Toronto luxury home prices were among the fastest rising in the world last quarter, but a closer look at recent activity shows the Ontario Fair Housing Plan is likely putting a damper on price growth, industry consultancy Knight Frank suggests.
Compared to a year ago, luxury home prices in Toronto soared 20.7 per cent in Q2, according to Knight Frank’s Prime Global Cities Index, trailing only the annual growth of 35.6 reported in Guangzhou, China.
But placing second on a list of 41 luxury markets around the world from Sydney to Paris doesn’t fully reflect recent trends.
“At first glance the rate of 20.7 [per cent] annual growth suggests a level of resilience,” reads a Knight Frank release including the index.
“But quarterly figures show a slowdown,” Knight Frank continues.
On a quarter-over-quarter basis, Toronto luxury home prices were up 5.1 per cent in Q2, fifth fastest overall for that timeline.
But during the first quarter segment, prime prices surged by a steeper 8.5 per cent over the previous three-month period.
“Quarterly figures for Toronto suggest the new foreign buyer tax is having an effect on luxury price growth,” writes Knight Frank, which generally considers luxury, or “prime,” real estate to represent to the 5 per cent of a market value-wise.
The foreign-buyer tax, which was applied to the entire Greater Golden Horseshoe, not just Toronto, was just one of the 16 measures that make up the Fair Housing Plan (announced in April) which also brings expanded rent control to the province and more.
Meantime, prime residential real estate prices in Vancouver, the other big Canadian city where foreign homebuyers are subject to a tax of 15 per cent, appear to be picking up steam once again.
Annual price gains clocked in at 2.1 per cent last quarter putting the market 21st overall, but Vancouver led all cities in terms of quarterly appreciation at a rate of 7.3 per cent.
In the first quarter, three-month price appreciation only registered at 1.5 per cent.
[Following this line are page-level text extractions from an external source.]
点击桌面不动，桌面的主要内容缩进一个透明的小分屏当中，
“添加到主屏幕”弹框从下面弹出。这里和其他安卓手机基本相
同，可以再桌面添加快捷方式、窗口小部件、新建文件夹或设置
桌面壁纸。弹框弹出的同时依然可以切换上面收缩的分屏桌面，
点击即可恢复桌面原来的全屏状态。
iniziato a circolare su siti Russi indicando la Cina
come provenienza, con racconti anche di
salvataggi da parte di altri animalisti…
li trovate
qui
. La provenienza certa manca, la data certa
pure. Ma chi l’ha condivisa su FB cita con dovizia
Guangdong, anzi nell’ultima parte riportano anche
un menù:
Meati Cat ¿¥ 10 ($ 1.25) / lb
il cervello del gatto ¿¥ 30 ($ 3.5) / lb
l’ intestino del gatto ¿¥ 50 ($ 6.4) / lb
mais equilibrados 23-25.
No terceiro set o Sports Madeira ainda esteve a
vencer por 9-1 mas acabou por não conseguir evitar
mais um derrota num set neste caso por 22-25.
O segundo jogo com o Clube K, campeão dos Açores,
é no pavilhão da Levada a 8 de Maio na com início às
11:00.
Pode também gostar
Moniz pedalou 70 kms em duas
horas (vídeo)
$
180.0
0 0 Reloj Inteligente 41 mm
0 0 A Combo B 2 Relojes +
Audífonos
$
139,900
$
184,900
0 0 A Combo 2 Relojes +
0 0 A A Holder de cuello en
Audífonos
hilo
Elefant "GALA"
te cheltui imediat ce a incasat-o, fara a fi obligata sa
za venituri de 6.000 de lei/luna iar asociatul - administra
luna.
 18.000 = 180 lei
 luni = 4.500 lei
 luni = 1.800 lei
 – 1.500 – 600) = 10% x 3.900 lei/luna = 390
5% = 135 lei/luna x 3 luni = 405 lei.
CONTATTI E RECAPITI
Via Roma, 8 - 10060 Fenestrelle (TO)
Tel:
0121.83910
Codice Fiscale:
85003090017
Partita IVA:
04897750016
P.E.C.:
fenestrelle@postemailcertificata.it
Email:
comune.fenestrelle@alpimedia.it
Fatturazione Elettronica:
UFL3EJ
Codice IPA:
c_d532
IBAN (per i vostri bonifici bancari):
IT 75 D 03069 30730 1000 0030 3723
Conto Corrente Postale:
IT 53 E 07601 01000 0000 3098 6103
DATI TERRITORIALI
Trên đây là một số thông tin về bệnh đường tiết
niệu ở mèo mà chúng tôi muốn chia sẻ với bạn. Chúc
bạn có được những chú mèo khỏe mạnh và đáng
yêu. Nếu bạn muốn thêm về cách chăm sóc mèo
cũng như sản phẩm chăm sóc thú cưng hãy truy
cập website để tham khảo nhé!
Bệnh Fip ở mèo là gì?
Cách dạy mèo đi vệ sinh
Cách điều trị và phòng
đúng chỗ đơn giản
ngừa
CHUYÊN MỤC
However, recent quarterly price gains observed by Knight Frank don’t reflect what Jason Soprovich, a luxury home specialist and realtor in Vancouver, has seen in the upper tiers of the low-rise segment.
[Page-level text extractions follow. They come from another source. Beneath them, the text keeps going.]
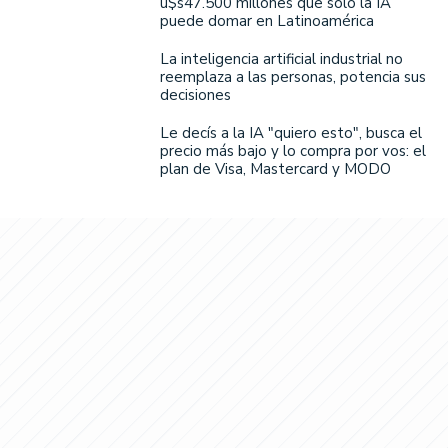
u$s47.500 millones que solo la IA
puede domar en Latinoamérica
La inteligencia artificial industrial no
reemplaza a las personas, potencia sus
decisiones
Le decís a la IA "quiero esto", busca el
precio más bajo y lo compra por vos: el
plan de Visa, Mastercard y MODO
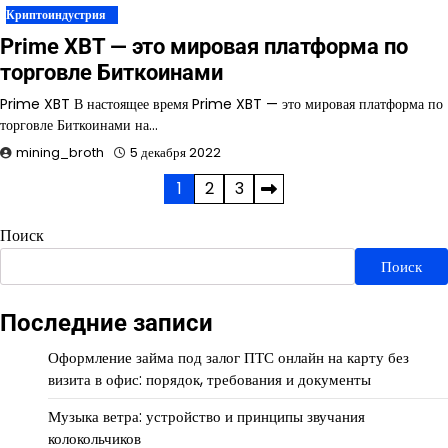
Криптоиндустрия
Prime XBT — это мировая платформа по
торговле Биткоинами
Prime XBT В настоящее время Prime XBT — это мировая платформа по
торговле Биткоинами на…
mining_broth
5 декабря 2022
Пагинация
1
2
3
записей
Поиск
Поиск
Последние записи
Оформление займа под залог ПТС онлайн на карту без
визита в офис: порядок, требования и документы
Музыка ветра: устройство и принципы звучания
колокольчиков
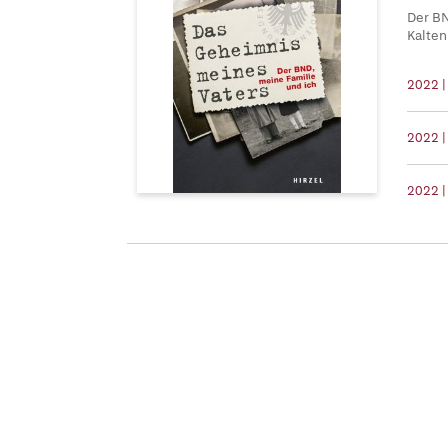
Der BN
Kalten
2022 
2022 |
2022 |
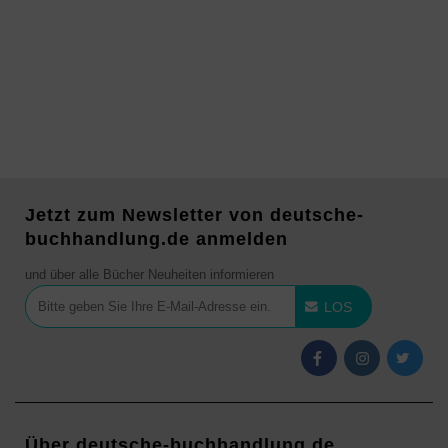
Jetzt zum Newsletter von deutsche-
buchhandlung.de anmelden
und über alle Bücher Neuheiten informieren
LOS
Über deutsche-buchhandlung.de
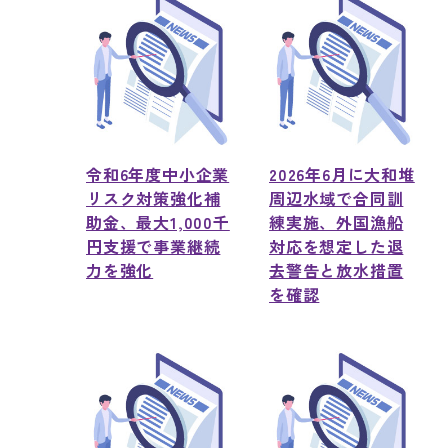
令和6年度中小企業
2026年6月に大和堆
リスク対策強化補
周辺水域で合同訓
助金、最大1,000千
練実施、外国漁船
円支援で事業継続
対応を想定した退
力を強化
去警告と放水措置
を確認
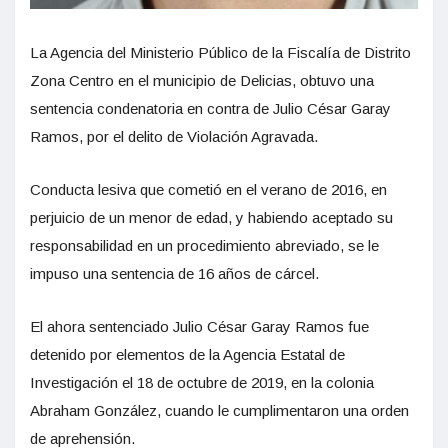
La Agencia del Ministerio Público de la Fiscalía de Distrito
Zona Centro en el municipio de Delicias, obtuvo una
sentencia condenatoria en contra de Julio César Garay
Ramos, por el delito de Violación Agravada.
Conducta lesiva que cometió en el verano de 2016, en
perjuicio de un menor de edad, y habiendo aceptado su
responsabilidad en un procedimiento abreviado, se le
impuso una sentencia de 16 años de cárcel.
El ahora sentenciado Julio César Garay Ramos fue
detenido por elementos de la Agencia Estatal de
Investigación el 18 de octubre de 2019, en la colonia
Abraham González, cuando le cumplimentaron una orden
de aprehensión.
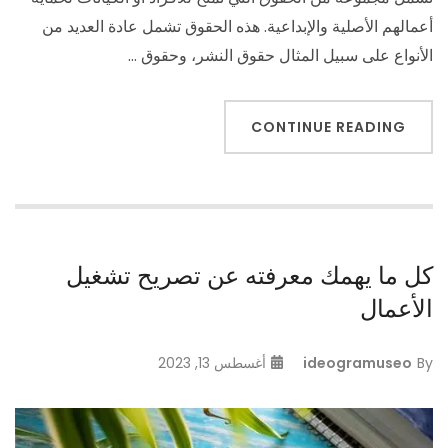
أعمالهم الأصلية والإبداعية. هذه الحقوق تشمل عادة العديد من
الأنواع على سبيل المثال حقوق النشر، وحقوق …
CONTINUE READING
كل ما يهمك معرفته عن تصريح تشغيل
الأعمال
By
ideogramuseo
أغسطس 13, 2023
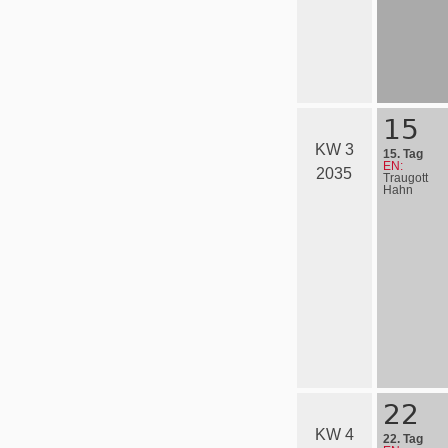
Beschneid
des Herrn
15
KW 3
15. Tag
EN:
2035
Traugott
Hahn
22
KW 4
22. Tag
“I would say that there probably hasn’t been an uptick in luxury sales… I would say that [prices] probably have cooled also — it’s not what it was,” Soprovich tells BuzzBuzzNews.
Soprovich says the low-rise market has “plateaued more or less” amid financial tightening, rising interest rates, a new government and, of course, the foreign-buyer tax, though he does expect it to pick up this fall.
But the condo market — even at more expensive price points — has already heated up.
“Condominiums are a completely separate market now… and they’ve been doing exceptionally well,” he notes in an interview.
Those with larger houses in West Vancouver are downsizing to high-priced condos downtown, while entry-level buyers are flocking to the last affordable segment in Canada’s priciest big city.
“It’s sort of double-edged sword,” Soprovich says.
Kevin Skipworth, an owner/managing broker at Dexter Associates Realty which assists Knight Frank with index data for Vancouver, says the strength of the sub-$3 million market, especially the condo segment, explains Q2 price increases in Vancouver.
“The strata market especially has been performing this way due to lack of supply and strong demand,” Skipworth tells BuzzBuzzNews. “That is really what is driving the index as opposed to the luxury market,” he adds.